(Stored data)
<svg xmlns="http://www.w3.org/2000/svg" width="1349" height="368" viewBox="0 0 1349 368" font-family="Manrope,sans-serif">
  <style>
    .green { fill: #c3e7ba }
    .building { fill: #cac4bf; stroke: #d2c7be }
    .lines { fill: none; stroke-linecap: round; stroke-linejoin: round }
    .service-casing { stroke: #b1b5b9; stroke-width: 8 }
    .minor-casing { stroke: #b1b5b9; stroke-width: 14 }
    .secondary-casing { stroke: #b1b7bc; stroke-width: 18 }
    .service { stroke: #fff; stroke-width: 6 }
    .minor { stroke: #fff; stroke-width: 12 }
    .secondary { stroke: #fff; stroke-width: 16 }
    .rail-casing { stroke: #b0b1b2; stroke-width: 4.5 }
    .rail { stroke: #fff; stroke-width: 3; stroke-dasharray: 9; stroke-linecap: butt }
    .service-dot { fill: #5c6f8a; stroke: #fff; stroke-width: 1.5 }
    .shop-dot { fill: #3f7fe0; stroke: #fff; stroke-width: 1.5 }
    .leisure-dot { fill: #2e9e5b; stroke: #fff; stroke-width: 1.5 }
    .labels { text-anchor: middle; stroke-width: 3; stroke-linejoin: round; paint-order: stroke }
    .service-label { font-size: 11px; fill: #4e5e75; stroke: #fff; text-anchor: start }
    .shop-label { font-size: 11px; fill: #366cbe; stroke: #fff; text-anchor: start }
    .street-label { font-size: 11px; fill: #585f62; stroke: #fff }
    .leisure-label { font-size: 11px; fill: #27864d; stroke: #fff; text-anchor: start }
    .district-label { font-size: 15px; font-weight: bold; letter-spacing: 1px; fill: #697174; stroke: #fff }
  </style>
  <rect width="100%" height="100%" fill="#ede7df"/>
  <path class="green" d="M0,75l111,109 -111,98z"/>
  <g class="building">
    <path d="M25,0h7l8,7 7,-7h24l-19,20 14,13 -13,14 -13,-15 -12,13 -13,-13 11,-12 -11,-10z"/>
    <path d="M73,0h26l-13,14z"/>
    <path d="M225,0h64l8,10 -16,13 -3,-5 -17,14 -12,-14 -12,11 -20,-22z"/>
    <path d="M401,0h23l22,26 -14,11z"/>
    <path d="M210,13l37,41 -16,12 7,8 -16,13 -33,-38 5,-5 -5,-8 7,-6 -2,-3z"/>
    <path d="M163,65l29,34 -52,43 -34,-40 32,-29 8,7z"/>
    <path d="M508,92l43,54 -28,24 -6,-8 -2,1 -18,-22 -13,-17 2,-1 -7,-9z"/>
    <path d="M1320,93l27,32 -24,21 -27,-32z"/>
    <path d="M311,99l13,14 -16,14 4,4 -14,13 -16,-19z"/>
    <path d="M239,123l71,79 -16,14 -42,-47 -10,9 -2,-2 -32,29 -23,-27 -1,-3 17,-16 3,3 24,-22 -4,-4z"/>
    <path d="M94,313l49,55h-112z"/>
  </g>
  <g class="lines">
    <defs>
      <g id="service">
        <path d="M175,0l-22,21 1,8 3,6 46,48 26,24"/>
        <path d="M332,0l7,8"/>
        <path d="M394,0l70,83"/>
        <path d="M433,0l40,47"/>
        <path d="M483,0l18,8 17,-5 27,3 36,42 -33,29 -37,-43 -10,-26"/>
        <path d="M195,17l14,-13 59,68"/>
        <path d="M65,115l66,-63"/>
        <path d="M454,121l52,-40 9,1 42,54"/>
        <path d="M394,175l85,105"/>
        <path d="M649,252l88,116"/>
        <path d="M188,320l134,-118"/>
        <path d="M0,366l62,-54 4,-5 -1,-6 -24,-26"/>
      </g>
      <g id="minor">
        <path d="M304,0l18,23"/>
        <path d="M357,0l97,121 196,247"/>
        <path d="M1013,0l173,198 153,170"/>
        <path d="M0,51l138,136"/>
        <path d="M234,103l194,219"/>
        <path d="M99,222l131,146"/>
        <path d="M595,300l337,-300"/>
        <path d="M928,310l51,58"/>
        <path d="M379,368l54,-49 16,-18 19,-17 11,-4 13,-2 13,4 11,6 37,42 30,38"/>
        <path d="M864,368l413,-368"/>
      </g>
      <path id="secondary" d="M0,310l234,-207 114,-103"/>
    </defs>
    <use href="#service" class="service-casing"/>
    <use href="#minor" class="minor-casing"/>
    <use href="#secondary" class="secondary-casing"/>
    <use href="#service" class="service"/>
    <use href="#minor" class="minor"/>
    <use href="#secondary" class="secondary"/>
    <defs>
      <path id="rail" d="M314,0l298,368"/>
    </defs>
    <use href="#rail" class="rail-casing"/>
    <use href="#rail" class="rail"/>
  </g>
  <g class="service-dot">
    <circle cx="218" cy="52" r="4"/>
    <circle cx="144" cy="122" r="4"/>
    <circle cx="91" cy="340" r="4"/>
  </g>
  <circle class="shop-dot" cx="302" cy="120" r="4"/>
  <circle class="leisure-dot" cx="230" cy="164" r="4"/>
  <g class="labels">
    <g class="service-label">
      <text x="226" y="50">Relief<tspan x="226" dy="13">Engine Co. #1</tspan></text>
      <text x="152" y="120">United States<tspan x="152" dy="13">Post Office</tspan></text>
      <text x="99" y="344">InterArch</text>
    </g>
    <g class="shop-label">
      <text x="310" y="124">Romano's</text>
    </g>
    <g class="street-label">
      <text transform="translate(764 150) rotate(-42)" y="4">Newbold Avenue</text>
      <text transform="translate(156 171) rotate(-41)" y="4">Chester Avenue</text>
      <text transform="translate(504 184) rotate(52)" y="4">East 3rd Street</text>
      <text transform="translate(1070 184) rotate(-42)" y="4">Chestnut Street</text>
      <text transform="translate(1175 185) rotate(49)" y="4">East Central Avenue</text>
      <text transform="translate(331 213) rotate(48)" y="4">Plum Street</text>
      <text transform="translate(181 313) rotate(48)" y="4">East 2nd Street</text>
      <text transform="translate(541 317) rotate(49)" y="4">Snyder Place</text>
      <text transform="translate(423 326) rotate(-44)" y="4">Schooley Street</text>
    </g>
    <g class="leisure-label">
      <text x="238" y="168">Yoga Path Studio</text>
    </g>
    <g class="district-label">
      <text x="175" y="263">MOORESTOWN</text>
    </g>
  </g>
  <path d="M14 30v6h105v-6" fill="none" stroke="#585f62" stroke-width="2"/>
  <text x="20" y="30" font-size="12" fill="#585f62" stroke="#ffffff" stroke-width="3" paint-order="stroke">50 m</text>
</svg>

§ **PROBLEM STATEMENT**
Going through the entries above, count the lines with the word "height". Give only the result.

§ **REPLY**
2